I’m cautiously optimistic that it’s the first, because the judge asked the settling attorneys to address three questions, which I paraphrase:
- What does the small number of claimants say about the merits of the case and the fairness of the settlement?
- What are we to make about the fact that claims were limited to those who were “upset and offended”?
- How should the charitable donation to ESRB relate to attorneys’ fees and the fairness of the settlement?
All of these were raised in my brief.
Plaintiffs’ attorney Seth Lesser makes his case. Of course the people who are most offended should get money that the unoffended don’t get, because they’re the most injured he says, but doesn’t that contradict the idea that this is a unified class meriting certification? I think he never quite addresses the issues I raise, but, then, that’s my confirmation bias. Judge Kram gets audibly impatient with Lesser towards the end of his defense of the charitable donation, telling him to make his point. Defense attorney Jeffrey S. Jacobson notes that if the settlement is not approved, they go back to litigating class certification. Of course, the defendants may well want that at this stage, having already laid out $800k on a special master and settlement administration: between the settlement agreement in November and today, the Second Circuit decided McLaughlin v. Philip Morris USA, which would seem to imply that a class certification would be inappropriate.

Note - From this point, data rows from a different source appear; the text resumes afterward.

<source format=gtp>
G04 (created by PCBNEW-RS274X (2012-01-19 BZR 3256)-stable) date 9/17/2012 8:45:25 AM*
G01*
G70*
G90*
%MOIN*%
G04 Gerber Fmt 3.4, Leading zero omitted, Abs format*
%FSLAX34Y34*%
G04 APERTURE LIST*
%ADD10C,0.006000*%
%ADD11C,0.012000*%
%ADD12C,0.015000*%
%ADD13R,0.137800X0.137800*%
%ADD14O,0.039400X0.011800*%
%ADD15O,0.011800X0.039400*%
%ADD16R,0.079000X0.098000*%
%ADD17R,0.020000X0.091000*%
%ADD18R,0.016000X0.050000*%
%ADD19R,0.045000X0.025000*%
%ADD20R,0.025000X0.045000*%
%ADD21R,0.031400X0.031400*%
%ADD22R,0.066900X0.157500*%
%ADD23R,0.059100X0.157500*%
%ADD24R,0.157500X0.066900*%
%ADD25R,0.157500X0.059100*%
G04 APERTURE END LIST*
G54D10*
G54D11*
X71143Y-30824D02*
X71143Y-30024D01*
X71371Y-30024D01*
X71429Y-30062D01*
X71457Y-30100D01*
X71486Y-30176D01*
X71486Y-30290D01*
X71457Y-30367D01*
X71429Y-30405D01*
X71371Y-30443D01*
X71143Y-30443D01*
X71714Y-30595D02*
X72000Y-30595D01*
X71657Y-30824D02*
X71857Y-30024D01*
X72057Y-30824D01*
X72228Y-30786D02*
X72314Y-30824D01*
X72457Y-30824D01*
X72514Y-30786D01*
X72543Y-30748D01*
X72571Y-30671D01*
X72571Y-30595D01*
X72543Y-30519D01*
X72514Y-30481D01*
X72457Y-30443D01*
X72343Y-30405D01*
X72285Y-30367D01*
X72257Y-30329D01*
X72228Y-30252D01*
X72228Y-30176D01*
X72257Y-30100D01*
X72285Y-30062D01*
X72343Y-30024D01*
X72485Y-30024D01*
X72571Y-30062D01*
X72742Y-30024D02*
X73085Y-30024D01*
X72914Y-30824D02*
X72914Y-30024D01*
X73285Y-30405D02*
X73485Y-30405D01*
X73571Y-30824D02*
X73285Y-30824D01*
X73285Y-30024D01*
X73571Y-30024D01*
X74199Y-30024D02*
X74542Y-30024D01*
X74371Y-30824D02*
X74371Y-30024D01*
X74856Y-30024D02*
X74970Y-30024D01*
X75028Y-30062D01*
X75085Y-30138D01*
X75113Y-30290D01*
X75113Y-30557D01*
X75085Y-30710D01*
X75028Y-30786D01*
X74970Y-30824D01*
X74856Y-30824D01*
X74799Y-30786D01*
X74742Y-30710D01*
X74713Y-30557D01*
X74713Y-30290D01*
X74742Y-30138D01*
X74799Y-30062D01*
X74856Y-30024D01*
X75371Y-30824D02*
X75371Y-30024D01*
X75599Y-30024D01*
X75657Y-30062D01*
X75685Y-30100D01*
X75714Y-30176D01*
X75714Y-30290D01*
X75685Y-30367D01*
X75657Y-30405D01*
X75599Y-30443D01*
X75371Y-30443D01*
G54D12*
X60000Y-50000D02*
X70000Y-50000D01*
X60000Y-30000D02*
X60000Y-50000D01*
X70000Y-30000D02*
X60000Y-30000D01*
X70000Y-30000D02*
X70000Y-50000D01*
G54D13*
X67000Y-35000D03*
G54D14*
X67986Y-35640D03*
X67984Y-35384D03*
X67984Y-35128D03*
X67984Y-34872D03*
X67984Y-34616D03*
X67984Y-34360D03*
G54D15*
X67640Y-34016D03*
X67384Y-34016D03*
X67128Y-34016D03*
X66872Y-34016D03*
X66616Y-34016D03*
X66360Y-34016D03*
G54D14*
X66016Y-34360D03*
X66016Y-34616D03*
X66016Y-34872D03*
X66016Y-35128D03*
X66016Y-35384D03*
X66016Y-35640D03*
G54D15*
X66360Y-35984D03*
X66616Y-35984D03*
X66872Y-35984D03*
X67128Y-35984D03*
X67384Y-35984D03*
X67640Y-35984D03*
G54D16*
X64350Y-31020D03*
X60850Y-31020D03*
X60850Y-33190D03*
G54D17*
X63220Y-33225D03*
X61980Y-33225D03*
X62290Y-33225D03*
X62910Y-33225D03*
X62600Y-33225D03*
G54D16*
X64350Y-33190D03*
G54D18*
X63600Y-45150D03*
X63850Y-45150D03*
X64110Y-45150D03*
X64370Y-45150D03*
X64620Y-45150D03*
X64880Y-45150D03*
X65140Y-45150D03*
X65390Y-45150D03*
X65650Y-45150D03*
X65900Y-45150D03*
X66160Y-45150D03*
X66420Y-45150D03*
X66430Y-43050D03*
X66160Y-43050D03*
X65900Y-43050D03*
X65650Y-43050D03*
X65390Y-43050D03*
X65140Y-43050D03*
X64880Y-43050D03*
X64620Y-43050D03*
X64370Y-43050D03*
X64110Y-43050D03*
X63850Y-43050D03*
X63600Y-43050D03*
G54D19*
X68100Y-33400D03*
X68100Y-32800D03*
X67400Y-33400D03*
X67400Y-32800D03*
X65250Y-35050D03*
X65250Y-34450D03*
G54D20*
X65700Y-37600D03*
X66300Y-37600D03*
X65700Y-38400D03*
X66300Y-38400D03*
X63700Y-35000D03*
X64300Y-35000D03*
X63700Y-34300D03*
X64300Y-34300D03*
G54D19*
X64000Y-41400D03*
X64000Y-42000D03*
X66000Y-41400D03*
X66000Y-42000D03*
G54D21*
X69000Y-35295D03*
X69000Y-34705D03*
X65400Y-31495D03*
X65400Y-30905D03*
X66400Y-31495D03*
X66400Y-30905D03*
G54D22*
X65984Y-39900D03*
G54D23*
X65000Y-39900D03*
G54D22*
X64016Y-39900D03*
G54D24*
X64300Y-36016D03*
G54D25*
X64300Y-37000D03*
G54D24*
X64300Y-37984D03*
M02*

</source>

I respond and note that the $800k+ being donated to ESRB benefits the defendant as a means of promoting video games to concerned parents and forestalling demands for federal regulation, and should not be attributed to the class. I also express concern that the court has bifurcated the consideration of attorneys’ fees from the consideration of the fairness of the settlement–the fees issue and request for a contingent fee several dozen times the class recovery is integral to the fairness of the settlement. I cut myself short before Judge Kram gets impatient with me, too.

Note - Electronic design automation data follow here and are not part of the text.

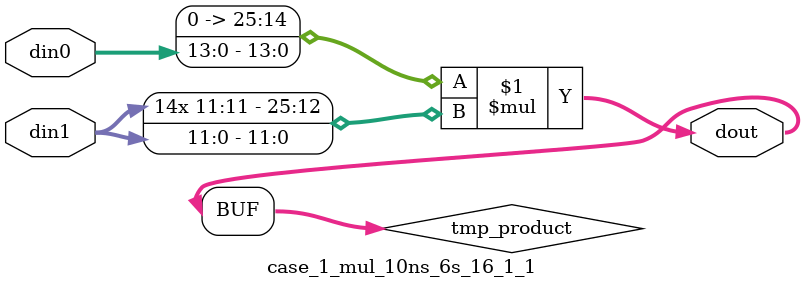
<source format=v>

`timescale 1 ns / 1 ps

 (* use_dsp = "no" *)  module case_1_mul_10ns_6s_16_1_1(din0, din1, dout);
parameter ID = 1;
parameter NUM_STAGE = 0;
parameter din0_WIDTH = 14;
parameter din1_WIDTH = 12;
parameter dout_WIDTH = 26;

input [din0_WIDTH - 1 : 0] din0; 
input [din1_WIDTH - 1 : 0] din1; 
output [dout_WIDTH - 1 : 0] dout;

wire signed [dout_WIDTH - 1 : 0] tmp_product;

























assign tmp_product = $signed({1'b0, din0}) * $signed(din1);










assign dout = tmp_product;





















endmodule

</source>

Judge Kram takes the matter under advisement, and we’ll know more when we know more. As Mr. Lesser noted to me in the post-hearing pleasantries, whoever loses will be appealing to the Second Circuit.
Elsewhere: the WSJ Law Blog covers, and the standard sock-puppets of the trial bar leave three similar puerile insults within four minutes in the comments; American Courthouse; Bonez; Techdirt (“So, once again, we have a situation where a class action lawsuit basically just moves a bunch of money to some lawyers, rather than doing anything useful.”); GamePolitics; TG Daily; GameStooge; 1Up; Switched; Reason Hit & Run (who ignored me when I shopped the story to them first, but thought it notable when the NY Times covered it); The Game Reviews; Almost Diamonds; Gaming Today; Wired (which sloppily gets basic facts wrong); CNet; Dvorak; News of the Weird Daily; Forbes Digital Download; Prettier than Napoleon. And Fleshbot, but they don’t mention my name.
Slashdot has a lengthy comment thread (that somehow gets tied up in an argument over the other hot-coffee lawsuit, complete with people parroting the trial-lawyer propaganda). One commenter admits committing perjury to collect a $35 settlement that he used to buy GTA IV.